Louis mis quelques secondes avant de comprendre l'insinuation.

-Quoi ? Mais t'es malade ?

-Pourquoi ?

-C'est... C'est malsain. Et je n'ai pas envie.

-De moi ?

Louis resta silencieux un moment. Son regard se perdit au loin, sur la lande, et puis la mer, peinture grise et floue. Là où était Harry. Quelque part. Il pensa à lui, et puis son regard se posa à nouveau sur Malek. Il s'imagina lui faire l'amour à nouveau. L'idée ne le dégoûtait pas, il fallait l'avouer. Il avait aimé le corps de Malek et il appréciait toujours le garçon. Mais maintenant, il y avait Harry. Et il n'avait pas envie de faire l'amour à quelqu'un d'autre que lui, même si ce n'était pas possible. C'était lui qu'il voulait, qu'il voulait tout entier. C'était avec lui qu'il aimait être. C'était dans ses bras qu'il voulait s'endormir le soir, que ce soit dans un lit ou sur un plage.  Alors il murmura :

-Non. Pas de toi. De tout le monde. Tout le monde sauf Harry.

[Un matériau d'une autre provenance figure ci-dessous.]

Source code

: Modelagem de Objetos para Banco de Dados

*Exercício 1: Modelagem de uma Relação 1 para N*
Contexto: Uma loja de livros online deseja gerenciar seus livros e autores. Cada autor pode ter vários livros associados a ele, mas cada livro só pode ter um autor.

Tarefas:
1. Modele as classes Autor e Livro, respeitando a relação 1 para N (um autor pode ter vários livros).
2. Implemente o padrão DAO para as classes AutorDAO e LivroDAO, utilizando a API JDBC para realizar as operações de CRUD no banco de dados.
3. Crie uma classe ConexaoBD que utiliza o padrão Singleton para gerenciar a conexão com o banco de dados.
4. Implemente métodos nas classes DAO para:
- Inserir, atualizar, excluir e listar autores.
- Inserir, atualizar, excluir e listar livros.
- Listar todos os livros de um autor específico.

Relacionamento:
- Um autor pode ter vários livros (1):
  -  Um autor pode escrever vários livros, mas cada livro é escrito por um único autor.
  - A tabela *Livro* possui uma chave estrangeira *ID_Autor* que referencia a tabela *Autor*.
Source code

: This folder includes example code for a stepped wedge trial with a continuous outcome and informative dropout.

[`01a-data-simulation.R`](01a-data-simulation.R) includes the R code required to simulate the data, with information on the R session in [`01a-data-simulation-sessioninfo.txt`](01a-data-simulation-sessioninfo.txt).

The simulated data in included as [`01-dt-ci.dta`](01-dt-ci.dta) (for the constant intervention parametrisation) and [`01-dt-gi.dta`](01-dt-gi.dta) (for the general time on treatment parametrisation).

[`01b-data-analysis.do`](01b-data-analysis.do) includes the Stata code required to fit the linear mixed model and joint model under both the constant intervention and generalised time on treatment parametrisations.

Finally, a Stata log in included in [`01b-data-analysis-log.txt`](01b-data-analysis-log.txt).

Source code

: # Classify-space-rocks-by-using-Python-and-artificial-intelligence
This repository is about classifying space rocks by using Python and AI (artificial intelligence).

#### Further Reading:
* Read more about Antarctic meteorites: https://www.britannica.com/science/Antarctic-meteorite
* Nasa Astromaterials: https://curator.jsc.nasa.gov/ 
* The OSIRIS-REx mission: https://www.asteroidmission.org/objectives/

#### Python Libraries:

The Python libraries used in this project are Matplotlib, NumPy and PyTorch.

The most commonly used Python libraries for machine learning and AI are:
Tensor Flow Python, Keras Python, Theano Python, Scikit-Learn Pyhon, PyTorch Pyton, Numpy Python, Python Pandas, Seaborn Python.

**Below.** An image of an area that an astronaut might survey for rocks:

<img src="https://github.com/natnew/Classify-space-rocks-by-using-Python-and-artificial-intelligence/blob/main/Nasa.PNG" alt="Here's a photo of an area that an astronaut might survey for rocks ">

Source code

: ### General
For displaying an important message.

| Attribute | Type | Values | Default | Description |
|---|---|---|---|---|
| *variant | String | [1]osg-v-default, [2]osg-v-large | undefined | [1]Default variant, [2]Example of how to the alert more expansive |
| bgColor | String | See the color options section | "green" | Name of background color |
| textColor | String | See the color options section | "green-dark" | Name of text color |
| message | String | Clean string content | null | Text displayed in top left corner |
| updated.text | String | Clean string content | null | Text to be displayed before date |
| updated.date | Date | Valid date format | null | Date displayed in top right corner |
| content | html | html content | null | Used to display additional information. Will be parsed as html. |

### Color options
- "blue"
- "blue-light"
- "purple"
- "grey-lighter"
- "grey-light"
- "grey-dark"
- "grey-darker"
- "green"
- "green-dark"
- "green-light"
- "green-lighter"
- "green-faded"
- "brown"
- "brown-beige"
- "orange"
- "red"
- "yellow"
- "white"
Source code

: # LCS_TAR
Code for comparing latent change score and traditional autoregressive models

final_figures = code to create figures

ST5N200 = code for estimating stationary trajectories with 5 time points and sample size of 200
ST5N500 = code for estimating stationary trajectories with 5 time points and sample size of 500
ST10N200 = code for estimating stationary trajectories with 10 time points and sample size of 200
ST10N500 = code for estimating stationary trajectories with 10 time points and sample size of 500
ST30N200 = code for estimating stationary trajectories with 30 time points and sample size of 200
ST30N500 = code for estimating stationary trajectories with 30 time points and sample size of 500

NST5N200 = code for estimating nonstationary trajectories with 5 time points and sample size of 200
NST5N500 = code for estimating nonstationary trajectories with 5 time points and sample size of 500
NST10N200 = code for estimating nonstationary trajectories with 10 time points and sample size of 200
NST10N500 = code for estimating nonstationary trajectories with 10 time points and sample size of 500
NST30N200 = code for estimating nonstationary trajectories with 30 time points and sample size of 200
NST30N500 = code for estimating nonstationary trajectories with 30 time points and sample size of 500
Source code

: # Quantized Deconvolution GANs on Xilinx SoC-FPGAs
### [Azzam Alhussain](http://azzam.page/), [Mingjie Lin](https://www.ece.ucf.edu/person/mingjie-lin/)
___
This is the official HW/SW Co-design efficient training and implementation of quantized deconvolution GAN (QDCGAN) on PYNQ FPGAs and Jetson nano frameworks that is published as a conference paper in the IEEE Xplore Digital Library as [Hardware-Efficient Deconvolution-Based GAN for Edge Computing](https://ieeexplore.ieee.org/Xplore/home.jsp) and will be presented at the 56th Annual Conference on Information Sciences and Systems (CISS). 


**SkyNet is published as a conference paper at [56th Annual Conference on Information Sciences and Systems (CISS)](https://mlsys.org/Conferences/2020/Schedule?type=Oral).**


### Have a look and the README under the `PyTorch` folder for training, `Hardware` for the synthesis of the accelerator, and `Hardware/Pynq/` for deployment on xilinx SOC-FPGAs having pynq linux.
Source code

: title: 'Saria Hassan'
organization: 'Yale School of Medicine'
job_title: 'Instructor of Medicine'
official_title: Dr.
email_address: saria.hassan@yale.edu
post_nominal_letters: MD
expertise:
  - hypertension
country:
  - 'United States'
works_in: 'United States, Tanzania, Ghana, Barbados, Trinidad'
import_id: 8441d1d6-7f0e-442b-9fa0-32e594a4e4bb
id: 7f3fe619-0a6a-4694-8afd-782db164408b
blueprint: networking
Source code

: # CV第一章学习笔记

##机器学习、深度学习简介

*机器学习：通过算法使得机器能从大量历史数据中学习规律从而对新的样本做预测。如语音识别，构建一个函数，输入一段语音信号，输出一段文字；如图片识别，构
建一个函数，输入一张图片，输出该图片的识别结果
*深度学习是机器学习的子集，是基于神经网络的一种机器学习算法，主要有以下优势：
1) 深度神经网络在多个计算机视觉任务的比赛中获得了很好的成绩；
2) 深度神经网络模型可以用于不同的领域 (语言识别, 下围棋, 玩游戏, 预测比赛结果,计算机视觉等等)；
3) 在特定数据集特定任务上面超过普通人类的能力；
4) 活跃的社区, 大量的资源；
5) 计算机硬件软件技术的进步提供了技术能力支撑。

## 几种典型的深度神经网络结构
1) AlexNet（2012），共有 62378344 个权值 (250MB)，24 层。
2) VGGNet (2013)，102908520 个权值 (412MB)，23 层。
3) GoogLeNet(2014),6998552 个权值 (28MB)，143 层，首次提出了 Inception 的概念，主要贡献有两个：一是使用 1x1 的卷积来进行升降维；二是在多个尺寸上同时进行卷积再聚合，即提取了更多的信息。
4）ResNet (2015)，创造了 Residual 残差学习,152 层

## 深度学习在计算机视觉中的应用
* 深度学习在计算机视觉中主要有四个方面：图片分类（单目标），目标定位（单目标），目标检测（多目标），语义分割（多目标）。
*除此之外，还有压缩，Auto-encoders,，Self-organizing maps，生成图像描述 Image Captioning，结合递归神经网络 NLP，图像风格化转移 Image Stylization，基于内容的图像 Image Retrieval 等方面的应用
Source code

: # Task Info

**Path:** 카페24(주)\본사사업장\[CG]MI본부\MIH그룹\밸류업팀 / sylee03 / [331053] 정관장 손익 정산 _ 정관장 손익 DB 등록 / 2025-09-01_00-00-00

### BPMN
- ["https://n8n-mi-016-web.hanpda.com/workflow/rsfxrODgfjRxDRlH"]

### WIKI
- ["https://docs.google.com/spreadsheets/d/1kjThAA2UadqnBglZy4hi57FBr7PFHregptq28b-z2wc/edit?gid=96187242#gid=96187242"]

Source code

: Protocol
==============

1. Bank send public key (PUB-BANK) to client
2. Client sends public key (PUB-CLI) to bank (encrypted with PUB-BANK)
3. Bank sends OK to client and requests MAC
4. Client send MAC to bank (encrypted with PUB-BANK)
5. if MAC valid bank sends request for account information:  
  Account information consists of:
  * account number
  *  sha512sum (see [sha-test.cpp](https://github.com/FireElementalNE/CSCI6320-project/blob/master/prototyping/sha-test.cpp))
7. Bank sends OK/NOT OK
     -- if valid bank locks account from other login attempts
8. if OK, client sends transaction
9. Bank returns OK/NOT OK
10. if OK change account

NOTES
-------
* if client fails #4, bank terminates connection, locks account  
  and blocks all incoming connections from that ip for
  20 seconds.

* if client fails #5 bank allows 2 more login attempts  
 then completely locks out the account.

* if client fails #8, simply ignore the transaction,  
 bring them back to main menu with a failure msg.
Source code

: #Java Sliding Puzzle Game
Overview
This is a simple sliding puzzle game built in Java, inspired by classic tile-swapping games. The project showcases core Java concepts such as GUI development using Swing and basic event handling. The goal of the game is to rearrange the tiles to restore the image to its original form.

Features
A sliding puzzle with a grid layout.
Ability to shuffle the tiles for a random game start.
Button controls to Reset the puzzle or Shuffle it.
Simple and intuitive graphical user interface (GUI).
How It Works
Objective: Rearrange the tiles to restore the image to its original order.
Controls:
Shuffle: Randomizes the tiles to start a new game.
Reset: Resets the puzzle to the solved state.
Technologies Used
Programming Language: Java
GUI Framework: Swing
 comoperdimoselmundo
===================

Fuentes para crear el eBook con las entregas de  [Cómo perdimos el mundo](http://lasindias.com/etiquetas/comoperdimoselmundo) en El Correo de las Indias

Malek n'avait pas l'air de comprendre. Il se mordilla la lèvre, les sourcils froncés et puis devant le mutisme de Louis, il finit par soupirer et traversa la chambre jusqu'à la porte.

-Je suppose qu'on ne va plus se voir, alors.

Louis se releva et glissa ses mains dans les poches de son jean, un peu mal à l'aise.

-Je n'ai pas dis ça. Nous pouvons toujours être amis, juste... Je ne veux plus rien d'autre.

Malek hocha la tête et avant que Louis n'ai pu réagir, il se pencha et l'embrassa. Un baiser léger, qui laissa sur ses lèvres une étrange saveur, celle d'une page qui se tourne. Ensuite, la porte se referma sur le dos du jeune homme et Louis sut qu'il ne le recroiserait pas d'ici la fin de l'été.







Quelques heures plus tard, quand Harry l'embrassa au milieu de l'eau, Louis comprit également que ce n'était pas important, parce que la seule personne avec qui il voulait être à présent, était entre ses bras.